Des manifestants hostiles à la grâce d’Alberto Fujimori expriment leur colère, près de l’hôpital de Lima qui a pris en charge l’ancien président péruvien. / MARIANA BAZO / REUTERS

Plus de cinq mille Péruviens ont manifesté lundi soir 25 décembre à Lima, malgré les fêtes de Noël, pour dénoncer la grâce accordée à l’ex-président Alberto Fujimori et exiger la démission de l’actuel chef de l’Etat, qu’ils accusent d’avoir négocié politiquement cette mesure.

« Dehors, dehors PPK ! » [acronyme et surnom du président Pedro Pablo Kuczynski], ont scandé les manifestants descendus dans la rue à la tombée de la nuit après des appels relayés sur les réseaux sociaux.

D’importantes forces de l’ordre avaient été déployées dans les rues de la capitale péruvienne pour empêcher les manifestants de rejoindre la clinique où Alberto Fujimori a été hospitalisé samedi pour arythmie et tension artérielle basse, et devant laquelle des centaines de ses sympathisants étaient massées pour fêter sa remise en liberté.

Fujimori toujours en soins intensifs

Selon son médecin traitant, le Dr Alejandro Aguinaga, Alberto Fujimori était toujours en unité de soins intensifs.

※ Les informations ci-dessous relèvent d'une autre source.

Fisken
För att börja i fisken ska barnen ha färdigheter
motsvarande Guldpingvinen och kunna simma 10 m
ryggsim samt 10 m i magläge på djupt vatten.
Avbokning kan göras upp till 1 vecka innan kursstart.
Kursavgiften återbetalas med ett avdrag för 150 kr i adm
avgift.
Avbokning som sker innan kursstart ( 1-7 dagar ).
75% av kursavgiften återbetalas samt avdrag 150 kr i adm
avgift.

Il souffre de « plusieurs pathologies dégénératives comme une fibrillation auriculaire, c’est un problème qui va en s’accentuant dans le cœur », a-t-il précisé.

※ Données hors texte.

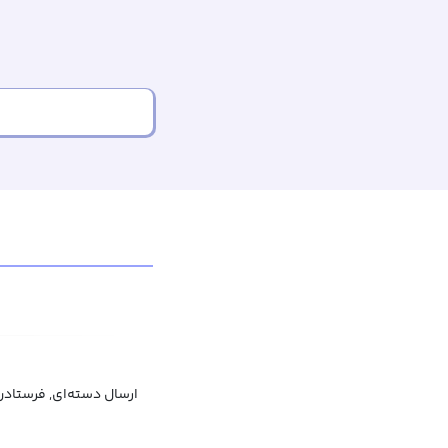
ارسال دسته‌ای, فرستادن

Président de 1990 à 2000, M. Fujimori, 79 ans et d’origine japonaise, purgeait depuis 2007 une peine de 25 ans de prison pour corruption et crimes contre l’humanité pour avoir commandité l’assassinat de 25 personnes aux mains d’un escadron de la mort durant la guerre contre les guérilleros du Sentier lumineux (extrême gauche maoïste).

Dimanche, Pedro Pablo Kuczynski lui a accordé une grâce « humanitaire », alors qu’il s’était engagé durant sa campagne électorale de 2016 à ne pas le libérer. Selon de récents sondages, 65 % des Péruviens étaient favorables à une amnistie de l’ancien chef de l’Etat, figure qui déchaîne toujours les passions au Pérou.

Le président Kuczynski a gracié Alberto Fujimori sur la base d’une recommandation médicale, trois jours après avoir échappé à une destitution lors d’un vote au Parlement.

« Jeu politique »

« Tout fait partie d’un jeu politique, les raisons de santé [invoquées pour le gracier] ne sont pas claires, nous sommes ici avec les proches [des victimes] pour dénoncer cette grâce illégale car elle ne correspond pas à la gravité des délits sanctionnés », a déclaré aux journalistes Gisella Ortiz, représentante d’un groupe de familles.

Le secrétaire exécutif de la Commission interaméricaine des droits de l’Homme, Paulo Abrao, a également critiqué sur Twitter « une décision politique qui ignore la proportion entre l’amnistie et la gravité des crimes contre l’humanité ». « C’est une offense aux victimes. Ce n’est pas une réconciliation. C’est simplement de l’impunité », a-t-il affirmé.

« Ce n’est pas possible de gracier ces crimes. Le droit international le dit », a de son côté estimé Me Carlos Rivera, avocat de victimes de la politique antiterroriste de Fujimori.